Genelde yolda bakar kör gibi yürürüm, hiçbir tanıdığı,
eşi, dostu, herhangi ilginç olabilecek şeyi görmem. Zihnim ulaşacağım şeye odaklı
olduğu için o esnada tesadüfen karşıma çıkarsan, suratının ortasına baktığım
halde yanından geçip gidiyorsam anla ki seni görmemişimdir. Beni tanıyan kişiyi farketmem için burnumun
dibine kadar sokulup, bana el sallaması gerekiyor.

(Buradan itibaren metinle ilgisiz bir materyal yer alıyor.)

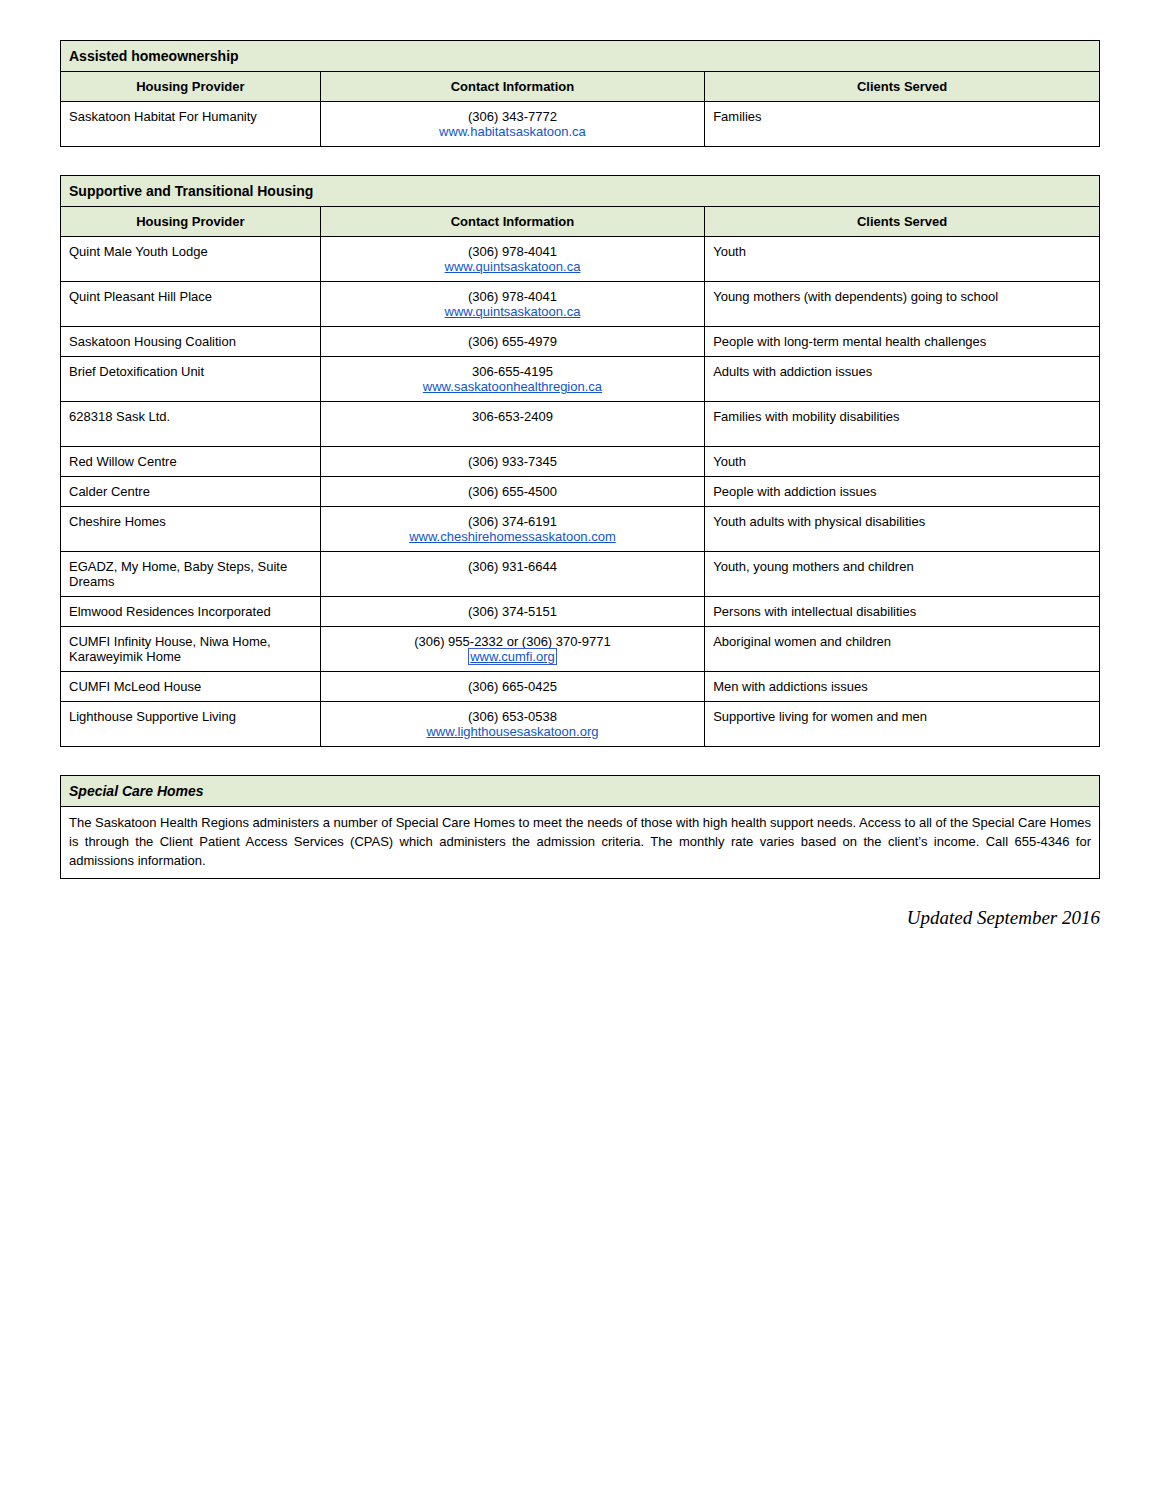| Assisted homeownership |
| Housing Provider | Contact Information | Clients Served |
| Saskatoon Habitat For Humanity | (306) 343-7772 www.habitatsaskatoon.ca | Families |
| Supportive and Transitional Housing |
| Housing Provider | Contact Information | Clients Served |
| Quint Male Youth Lodge | (306) 978-4041 www.quintsaskatoon.ca | Youth |
| Quint Pleasant Hill Place | (306) 978-4041 www.quintsaskatoon.ca | Young mothers (with dependents) going to school |
| Saskatoon Housing Coalition | (306) 655-4979 | People with long-term mental health challenges |
| Brief Detoxification Unit | 306-655-4195 www.saskatoonhealthregion.ca | Adults with addiction issues |
| 628318 Sask Ltd. | 306-653-2409 | Families with mobility disabilities |
| Red Willow Centre | (306) 933-7345 | Youth |
| Calder Centre | (306) 655-4500 | People with addiction issues |
| Cheshire Homes | (306) 374-6191 www.cheshirehomessaskatoon.com | Youth adults with physical disabilities |
| EGADZ, My Home, Baby Steps, Suite Dreams | (306) 931-6644 | Youth, young mothers and children |
| Elmwood Residences Incorporated | (306) 374-5151 | Persons with intellectual disabilities |
| CUMFI Infinity House, Niwa Home, Karaweyimik Home | (306) 955-2332 or (306) 370-9771 www.cumfi.org | Aboriginal women and children |
| CUMFI McLeod House | (306) 665-0425 | Men with addictions issues |
| Lighthouse Supportive Living | (306) 653-0538 www.lighthousesaskatoon.org | Supportive living for women and men |
| Special Care Homes |
| The Saskatoon Health Regions administers a number of Special Care Homes to meet the needs of those with high health support needs. Access to all of the Special Care Homes is through the Client Patient Access Services (CPAS) which administers the admission criteria. The monthly rate varies based on the client’s income. Call 655-4346 for admissions information. |
Updated September 2016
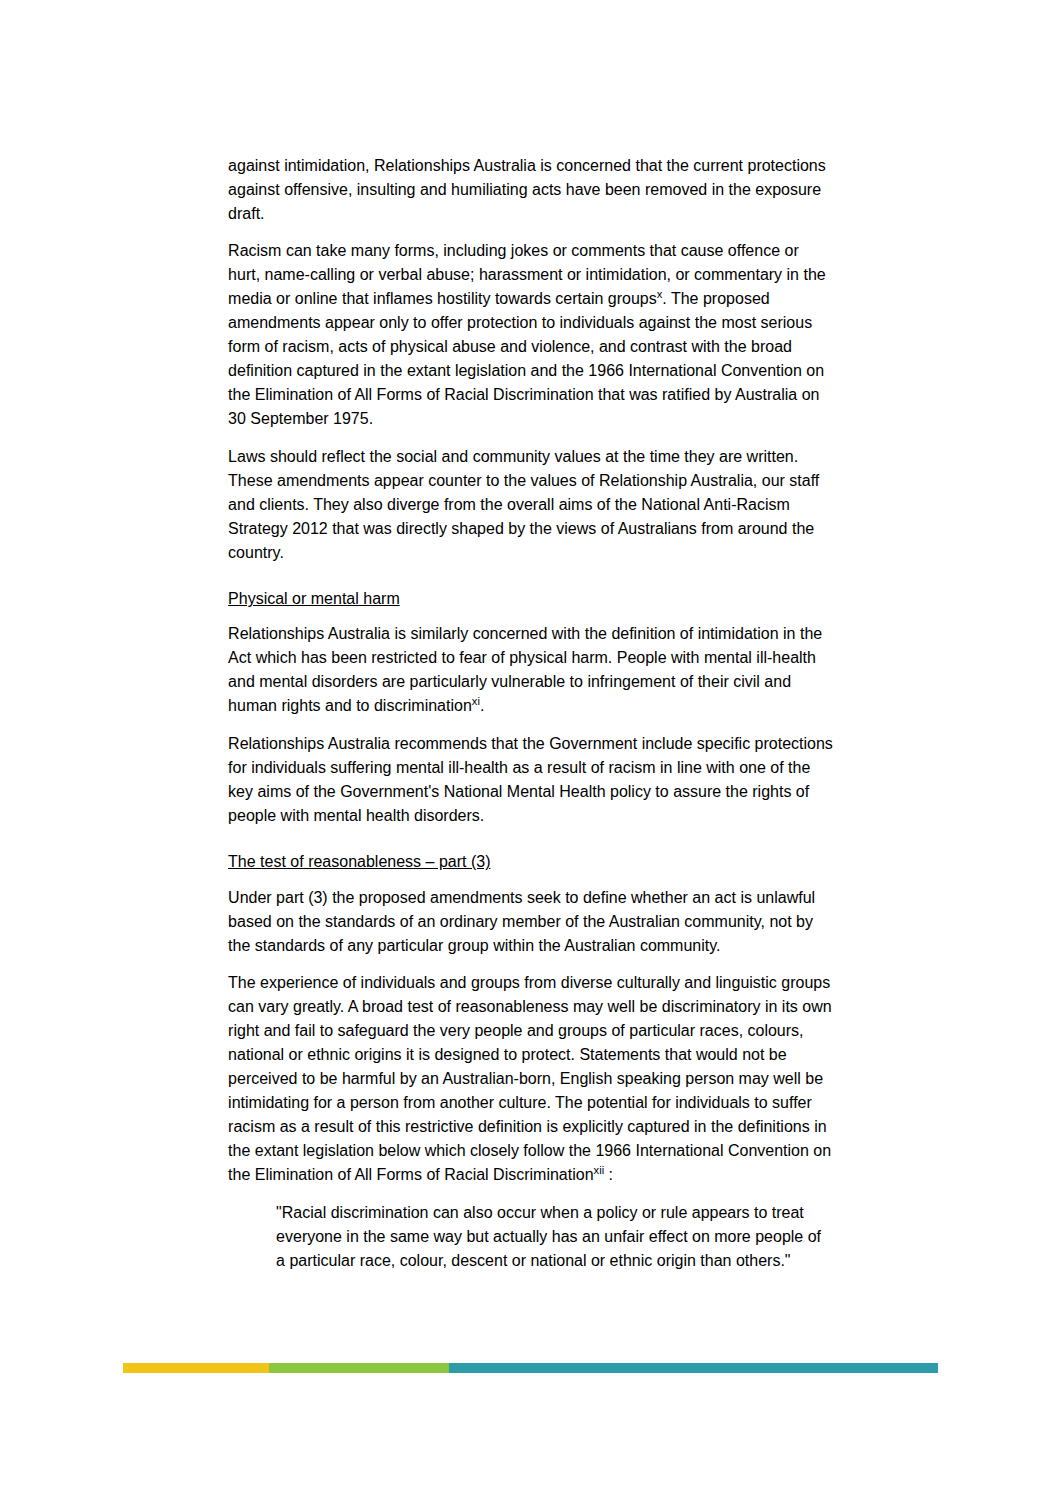against intimidation, Relationships Australia is concerned that the current protections against offensive, insulting and humiliating acts have been removed in the exposure draft.
Racism can take many forms, including jokes or comments that cause offence or hurt, name-calling or verbal abuse; harassment or intimidation, or commentary in the media or online that inflames hostility towards certain groupsx. The proposed amendments appear only to offer protection to individuals against the most serious form of racism, acts of physical abuse and violence, and contrast with the broad definition captured in the extant legislation and the 1966 International Convention on the Elimination of All Forms of Racial Discrimination that was ratified by Australia on 30 September 1975.
Laws should reflect the social and community values at the time they are written. These amendments appear counter to the values of Relationship Australia, our staff and clients. They also diverge from the overall aims of the National Anti-Racism Strategy 2012 that was directly shaped by the views of Australians from around the country.
Physical or mental harm
Relationships Australia is similarly concerned with the definition of intimidation in the Act which has been restricted to fear of physical harm. People with mental ill-health and mental disorders are particularly vulnerable to infringement of their civil and human rights and to discriminationxi.
Relationships Australia recommends that the Government include specific protections for individuals suffering mental ill-health as a result of racism in line with one of the key aims of the Government's National Mental Health policy to assure the rights of people with mental health disorders.
The test of reasonableness – part (3)
Under part (3) the proposed amendments seek to define whether an act is unlawful based on the standards of an ordinary member of the Australian community, not by the standards of any particular group within the Australian community.
The experience of individuals and groups from diverse culturally and linguistic groups can vary greatly. A broad test of reasonableness may well be discriminatory in its own right and fail to safeguard the very people and groups of particular races, colours, national or ethnic origins it is designed to protect. Statements that would not be perceived to be harmful by an Australian-born, English speaking person may well be intimidating for a person from another culture. The potential for individuals to suffer racism as a result of this restrictive definition is explicitly captured in the definitions in the extant legislation below which closely follow the 1966 International Convention on the Elimination of All Forms of Racial Discriminationxii :
"Racial discrimination can also occur when a policy or rule appears to treat everyone in the same way but actually has an unfair effect on more people of a particular race, colour, descent or national or ethnic origin than others."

Yani hayatımın yüzde 90’lık bir kısmında dünyaya böyle
baktım. Bu bir bakıma ilişkilerime de yansıdı denebilir. Bugüne kadar
ilgilendiğim ya da hoşlandığım insanların ilgi alanına girmek için hiçbir çabam
olmadı ( hoş buna ihtiyacımda yok ). Niye böyle bir çabaya giresin, doğal
seçilim diye bir şey var, aynı enerjiye sahip o güzelim insanlarla ben
birbirimizi buluyoruz, sonuçlar gayet güzel oluyor. Buna karşın hayatıma zorla girmek
isteyen çok insan oldu. Bu güzel bir şey tabi ama sonrası benim için hiç
keyifli olmuyor. Zamanla ben bu insanlar için, sevgisini, sıkıntısını
problemini paylaşırken kendisini usulca dinleyiveren bir insan kaynağı durumuna
düşüyorum. Hayatıma girip, sevgimi
sömürüp, borç para isteyebileceği, özel eşyalarıma dadanacabileceği, gelip
evimi, soframı, enerjimi, gülüşümü, iyi niyetimi kullanabileceği bir sıçrama
tahtası yapıyor beni. Evet Hayatıma zorrrla dahil olanları kastediyorum, onları
fark etmediğim halleriyle kalbimi kazanmak için karşımda parendeler atanları,
bencillik, huysuzluk ve kabalıkları en doğal hakkı sananları…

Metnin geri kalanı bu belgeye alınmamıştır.